Last Updated March 11, 2024
What is a Non-Disclosure Agreement?
A Non-Disclosure Agreement, commonly referred to as an NDA, is a contract that protects the sensitive and confidential information that one party provides to another.
By signing an NDA, the party who receives confidential information agrees to use the information only for permitted reasons and to keep it private from third parties.
This agreement protects the person who is disclosing confidential information (i.e. the disclosing party) from being at a competitive disadvantage or from damaging their reputation. If one party breaches the contract, the other party may take legal action.
Who are the parties in a Non-Disclosure Agreement?
There are two parties involved in an NDA:
- The disclosing party is the individual or organisation that provides the confidential information.
- The receiving party is the individual or organisation that receives the information and agrees to keep it confidential.
Depending on the type of agreement, a single party can be made up of multiple individuals or organisations. For example, there may be two individual inventors who act as the disclosing party in an agreement. LawDepot’s NDA template allows you to add as many individuals to a party as is necessary.
When should I use a Non-Disclosure Agreement?
People commonly use Non-Disclosure Agreements in situations such as:
- Job interviews where the candidate learns trade secrets
- During employment or services in which the employer discloses information to an employee or contractor
- Employment in computer services, such as software outsourcing, app development, website design, or other information technology (IT) positions
- At the end of employment, after an employee resigns
- Transactions in which the product owner shares proprietary information as part of a potential sale
- Due diligence associated with the proposed purchase of a business
- Invention pitches, in which the inventor discloses information to a potential investor
LawDepot’s Non-Disclosure Agreement template is built for a unilateral relationship where one party discloses information to another party. In a unilateral NDA, also known as a one-way NDA, only one party is under obligation to keep the information confidential.
For a mutual NDA (wherein both parties agree to share and keep confidential information), each party can use LawDepot’s NDA template to create a unique document for the other to sign.
Confidential information is information that is not common knowledge or known to the public at large. Ultimately, the disclosing party outlines what the confidential information includes.

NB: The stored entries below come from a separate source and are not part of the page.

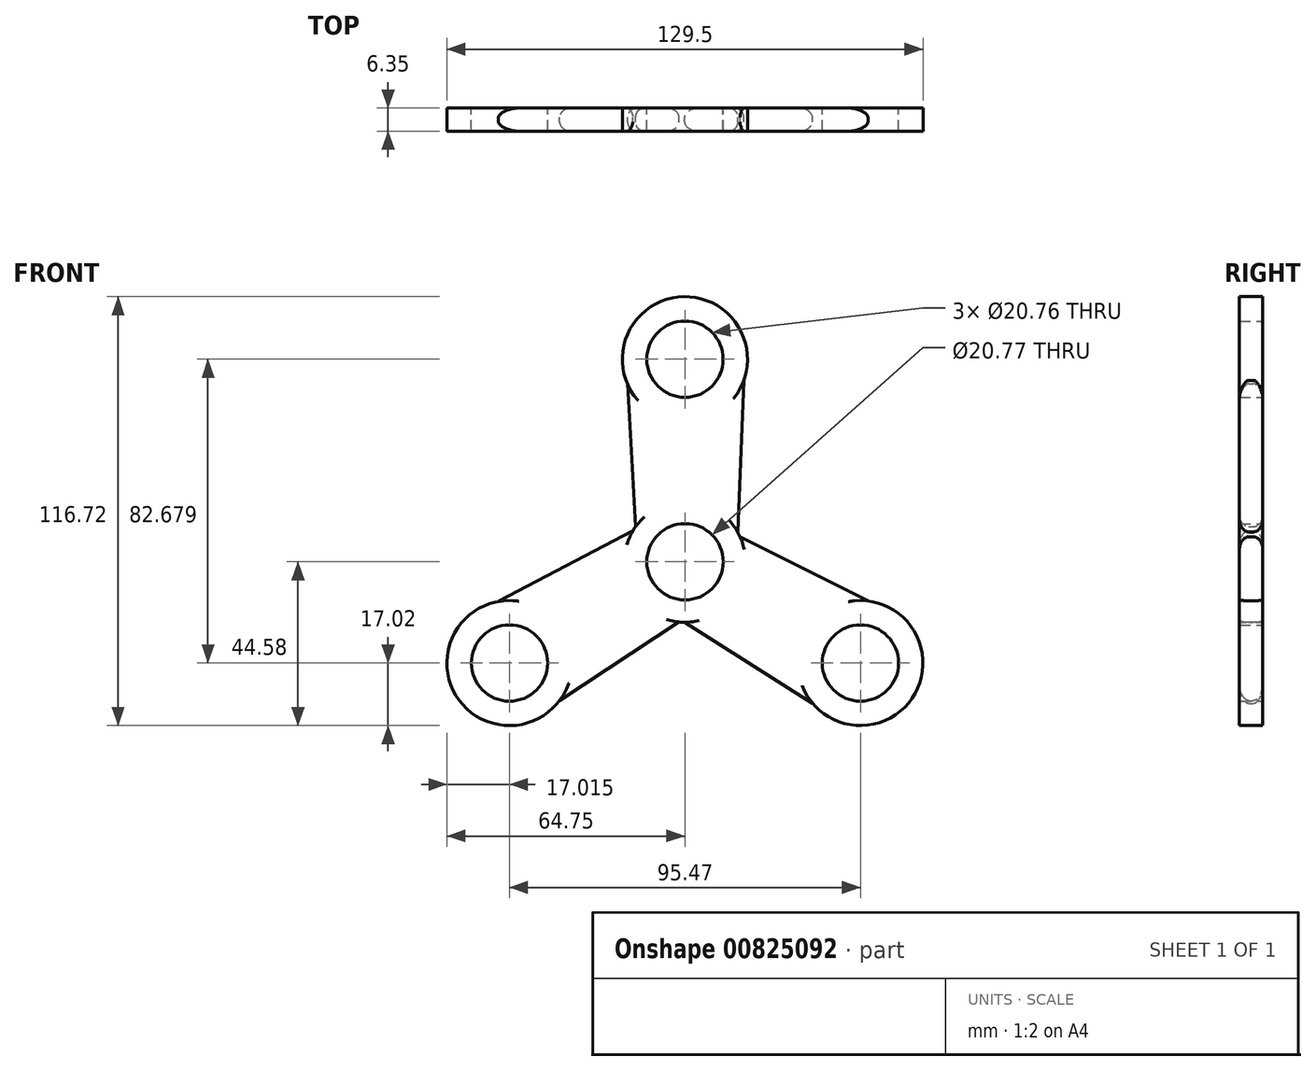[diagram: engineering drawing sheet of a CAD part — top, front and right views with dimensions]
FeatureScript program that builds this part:
annotation { "Feature Type Name" : "Feature", "Feature Type Description" : "" }
export const myFeature = defineFeature(function(context is Context, id is Id, definition is map)
    precondition{}
    {
        {
            var Q0;
            Q0=qCreatedBy(makeId("Front.planeOp"),FACE);
            var sketch = newSketch(context, id + "F0", { "sketchPlane" : qUnion([Q0])});
            skCircle(sketch, "E0", {"center": v(0, 0) * mm, "radius": 10.39 * mm});
            skCircle(sketch, "E1", {"center": v(0, 55.12) * mm, "radius": 10.38 * mm});
            skArc(sketch, "E2", {"start": v(16, 49.33) * mm, "mid": v(-0.49, 72.13) * mm, "end": v(-15.65, 48.43) * mm});
            skArc(sketch, "E3", {"start": v(-13.4, 9.58) * mm, "mid": v(-0.88, -16.44) * mm, "end": v(14.33, 8.1) * mm});
            skLineSegment(sketch, "E4", {"start": v(16, 49.33) * mm, "end": v(14.33, 8.1) * mm});
            skLineSegment(sketch, "E5", {"start": v(-13.4, 9.58) * mm, "end": v(-15.65, 48.43) * mm});
            skCircle(sketch, "E6.1.0", {"center": v(-47.73, -27.56) * mm, "radius": 10.38 * mm});
            skLineSegment(sketch, "E6.1.1", {"start": v(-50.72, -10.8) * mm, "end": v(-14.18, 8.36) * mm});
            skLineSegment(sketch, "E6.1.2", {"start": v(-1.6, -16.38) * mm, "end": v(-34.12, -37.77) * mm});
            skArc(sketch, "E6.1.3", {"start": v(-50.72, -10.8) * mm, "mid": v(-62.22, -36.49) * mm, "end": v(-34.12, -37.77) * mm});
            skCircle(sketch, "E6.2.0", {"center": v(47.73, -27.56) * mm, "radius": 10.38 * mm});
            skLineSegment(sketch, "E6.2.1", {"start": v(34.72, -38.53) * mm, "end": v(-0.15, -16.46) * mm});
            skLineSegment(sketch, "E6.2.2", {"start": v(14.99, 6.8) * mm, "end": v(49.76, -10.66) * mm});
            skArc(sketch, "E6.2.3", {"start": v(34.72, -38.53) * mm, "mid": v(62.7, -35.65) * mm, "end": v(49.76, -10.66) * mm});
            skSolve(sketch);
        }
        {
            var Q0;
            Q0 = qSketchRegion(id + "F0", true);
            extrude(context, id + "F1", {"entities" : qUnion([Q0]), "depth" : 6.35 * mm, "offsetDistance" : 25.4 * mm});
        }
        {
            var Q0;
            Q0=makeQuery(id+"F1.opExtrude","CAP_EDGE",EDGE,{"disambiguationData":[OSD([sQuery(id+"F0.wireOp",EDGE,"E4")])],"isStart":true});
            var Q1;
            Q1=makeQuery(id+"F1.opExtrude","CAP_EDGE",EDGE,{"disambiguationData":[OSD([sQuery(id+"F0.wireOp",EDGE,"E5")])],"isStart":true});
            var Q2;
            Q2=makeQuery(id+"F1.opExtrude","CAP_EDGE",EDGE,{"disambiguationData":[OSD([sQuery(id+"F0.wireOp",EDGE,"E6.2.2")])],"isStart":true});
            var Q3;
            Q3=makeQuery(id+"F1.opExtrude","CAP_EDGE",EDGE,{"disambiguationData":[OSD([sQuery(id+"F0.wireOp",EDGE,"E6.2.1")])],"isStart":true});
            var Q4;
            Q4=makeQuery(id+"F1.opExtrude","CAP_EDGE",EDGE,{"disambiguationData":[OSD([sQuery(id+"F0.wireOp",EDGE,"E6.1.2")])],"isStart":true});
            var Q5;
            Q5=makeQuery(id+"F1.opExtrude","CAP_EDGE",EDGE,{"disambiguationData":[OSD([sQuery(id+"F0.wireOp",EDGE,"E6.1.1")])],"isStart":true});
            fillet(context, id + "F2", {"entities" : qUnion([Q0, Q1, Q2, Q3, Q4, Q5]), "radius" : 2.54 * mm, "tangentPropagation" : true, "allowEdgeOverflow" : false});
        }
        {
            var Q0;
            Q0=makeQuery(id+"F1.opExtrude","CAP_EDGE",EDGE,{"disambiguationData":[OSD([sQuery(id+"F0.wireOp",EDGE,"E4")])],"isStart":false});
            var Q1;
            Q1=makeQuery(id+"F1.opExtrude","CAP_EDGE",EDGE,{"disambiguationData":[OSD([sQuery(id+"F0.wireOp",EDGE,"E5")])],"isStart":false});
            var Q2;
            Q2=makeQuery(id+"F1.opExtrude","CAP_EDGE",EDGE,{"disambiguationData":[OSD([sQuery(id+"F0.wireOp",EDGE,"E6.1.1")])],"isStart":false});
            var Q3;
            Q3=makeQuery(id+"F1.opExtrude","CAP_EDGE",EDGE,{"disambiguationData":[OSD([sQuery(id+"F0.wireOp",EDGE,"E6.1.2")])],"isStart":false});
            var Q4;
            Q4=makeQuery(id+"F1.opExtrude","CAP_EDGE",EDGE,{"disambiguationData":[OSD([sQuery(id+"F0.wireOp",EDGE,"E6.2.1")])],"isStart":false});
            var Q5;
            Q5=makeQuery(id+"F1.opExtrude","CAP_EDGE",EDGE,{"disambiguationData":[OSD([sQuery(id+"F0.wireOp",EDGE,"E6.2.2")])],"isStart":false});
            fillet(context, id + "F3", {"entities" : qUnion([Q0, Q1, Q2, Q3, Q4, Q5]), "radius" : 2.54 * mm, "tangentPropagation" : true, "allowEdgeOverflow" : false});
        }
    });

An NDA can protect a variety of information, such as:
- Customer information: this might include personal data such as names and contact information, purchasing and internet browsing history, GPS tracking information, and more
- Intellectual property: this can include any intangible asset that has commercial value, such as copyrights, patents, and trade secrets
- Marketing, product, and service information: this might include any strategic functions of a business such as marketing plans, production processes, prices, and more
- Business operations and accounting information: this can include intangible business assets such as information on vendors, staff, fixed costs, and other internal financial reports
- Proprietary computer technology: this might include data collection systems, internal applications, or software programs
Once you establish the subject matter of the confidential information, the disclosing party must describe how the receiving party is permitted to use it. For example, the disclosing party might say that the receiving party must keep the information confidential but can use it to inform business decisions or operations.
How long should a Non-Disclosure Agreement last?
An NDA can continue indefinitely or end on a predetermined date.
You can specify a date for the duty of non-disclosure (the responsibility of keeping the information confidential) to end. This date can be when the relationship between the two parties ends, or it can be when the information no longer needs to be confidential.
Also, the obligations created by an NDA can end if the confidential information becomes publicly known (through no fault of the receiving party).
For instance, imagine two inventors enter an NDA with a potential investor. The investor agrees to keep the details of the invention confidential until they can begin manufacturing and selling the new product. If one of the inventors were to give away the secrets of the invention during an interview with a journalist, the information would be considered public knowledge. In this case, the receiving party (the investor) wouldn’t be to blame and the NDA would be voidable.
What happens when someone breaks a Non-Disclosure Agreement?
NDAs often include remedies for a breach of contract, so if the receiving party breaks the terms there is a course of action to follow. As such, this contract acts as a strong deterrent because of the legal action that one party may take if the other violates the agreement.
For example, if the receiving party breaks the NDA, the terms may require them to pay liquidated damages (a predetermined sum of money). If damages are not an adequate remedy, the disclosing party might seek a court injunction that restricts the receiving party from committing or engaging in any act prohibited by the NDA.
Depending on the situation, the disclosing party could file lawsuits such as:
- Breach of contract: breaking the terms set out in the agreement
- Copyright infringement: using property without permission
- Misappropriation of trade secrets: wrongfully using or disclosing a trade secret
- Conversion: intentionally interfering with someone’s personal property
Do both parties sign the Non-Disclosure Agreement?
Yes, both parties should sign the agreement.
An NDA doesn’t need witnesses to be valid, but having a neutral third party witness your signatures helps reinforce the validity of the contract.